News

Bisnis

Super Skor

Sport

Seleb

Lifestyle

Travel

Lifestyle

Tribunners

Video

Tribunners

Kilas Kementerian

Images

Tantangan dan Strategi Hilirisasi Mineral dan Batu Bara Dalam Negeri

Penulis: Lita Febriani
Editor: Hendra Gunawan
AA

Text Sizes

Medium

Large

Larger

Presiden Joko Widodo saat melakukan groundbreaking proyek hilirisasi batu bara menjadi dimetil eter (DME) di Kabupaten Muara Enim, Sumatera Selatan beberapa waktu lalu

Laporan Wartawan Tribunnews.com, Lita Febriani

TRIBUNNEWS.COM, JAKARTA - Hilirisasi sektor mineral dan batu bara memiliki tantangan dari segala aspek. Oleh karenanya, pemerintah mendorong agar semua sektor bisa dilakukan hilirisasi mineral untuk mendapatkan nilai tambah.

━━━━━━━━━━━━━━━━

> **Yang Harus Dikerjakan**
a) Menurut kutipan tentang hilirisasi mineral dan batu bara, di kabupaten mana Presiden Joko Widodo melakukan groundbreaking proyek hilirisasi batu bara menjadi dimetil eter (DME)?
b) Buatlah ringkasan kutipan tentang hilirisasi mineral dan batu bara dalam dua kalimat.

> **Data yang Diberikan**

━━━━━━━━━━━━━━━━

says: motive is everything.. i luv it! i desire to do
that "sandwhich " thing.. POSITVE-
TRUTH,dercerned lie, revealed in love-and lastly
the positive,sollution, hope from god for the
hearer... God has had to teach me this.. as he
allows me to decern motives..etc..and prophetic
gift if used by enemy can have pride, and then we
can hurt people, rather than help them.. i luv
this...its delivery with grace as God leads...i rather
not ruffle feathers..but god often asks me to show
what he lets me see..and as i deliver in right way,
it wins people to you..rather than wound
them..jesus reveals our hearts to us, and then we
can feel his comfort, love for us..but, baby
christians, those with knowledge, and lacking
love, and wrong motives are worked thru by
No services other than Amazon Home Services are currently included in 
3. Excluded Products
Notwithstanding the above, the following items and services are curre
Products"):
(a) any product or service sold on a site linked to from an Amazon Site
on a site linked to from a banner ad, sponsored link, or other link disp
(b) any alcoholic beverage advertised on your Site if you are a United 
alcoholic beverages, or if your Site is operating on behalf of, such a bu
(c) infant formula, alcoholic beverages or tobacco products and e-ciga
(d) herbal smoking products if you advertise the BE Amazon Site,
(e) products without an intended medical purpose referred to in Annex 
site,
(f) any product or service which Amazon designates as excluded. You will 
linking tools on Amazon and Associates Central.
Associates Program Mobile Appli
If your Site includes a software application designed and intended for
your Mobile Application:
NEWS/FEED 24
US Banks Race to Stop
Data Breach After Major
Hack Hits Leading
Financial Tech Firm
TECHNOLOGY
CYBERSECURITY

━━━━━━━━━━━━━━━━

> **Jawaban per Tugas**
a) Di Kabupaten Muara Enim, Sumatera Selatan.

b) Hilirisasi sektor mineral dan batu bara menghadapi tantangan dari segala aspek. Oleh karena itu, pemerintah mendorong hilirisasi mineral di semua sektor untuk mendapatkan nilai tambah.